» **Task directions**: Go through the listing below. Copy each line that has the string "tool".

» **Provided data**:
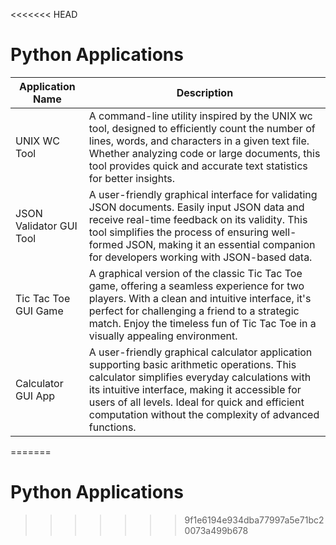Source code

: <<<<<<< HEAD
# Python Applications

| Application Name | Description                                                                                                       |
| -----------------|-------------------------------------------------------------------------------------------------------------------|
| UNIX WC Tool     | A command-line utility inspired by the UNIX wc tool, designed to efficiently count the number of lines, words, and characters in a given text file. Whether analyzing code or large documents, this tool provides quick and accurate text statistics for better insights. |
| JSON Validator GUI Tool | A user-friendly graphical interface for validating JSON documents. Easily input JSON data and receive real-time feedback on its validity. This tool simplifies the process of ensuring well-formed JSON, making it an essential companion for developers working with JSON-based data. |
| Tic Tac Toe GUI Game | A graphical version of the classic Tic Tac Toe game, offering a seamless experience for two players. With a clean and intuitive interface, it's perfect for challenging a friend to a strategic match. Enjoy the timeless fun of Tic Tac Toe in a visually appealing environment. |
| Calculator GUI App | A user-friendly graphical calculator application supporting basic arithmetic operations. This calculator simplifies everyday calculations with its intuitive interface, making it accessible for users of all levels. Ideal for quick and efficient computation without the complexity of advanced functions. |
=======
# Python Applications
>>>>>>> 9f1e6194e934dba77997a5e71bc20073a499b678

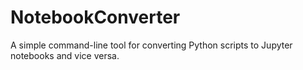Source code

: # NotebookConverter
A simple command-line tool for converting Python scripts to Jupyter notebooks and vice versa.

» **Answer box**:
| UNIX WC Tool     | A command-line utility inspired by the UNIX wc tool, designed to efficiently count the number of lines, words, and characters in a given text file. Whether analyzing code or large documents, this tool provides quick and accurate text statistics for better insights. |
| JSON Validator GUI Tool | A user-friendly graphical interface for validating JSON documents. Easily input JSON data and receive real-time feedback on its validity. This tool simplifies the process of ensuring well-formed JSON, making it an essential companion for developers working with JSON-based data. |
A simple command-line tool for converting Python scripts to Jupyter notebooks and vice versa.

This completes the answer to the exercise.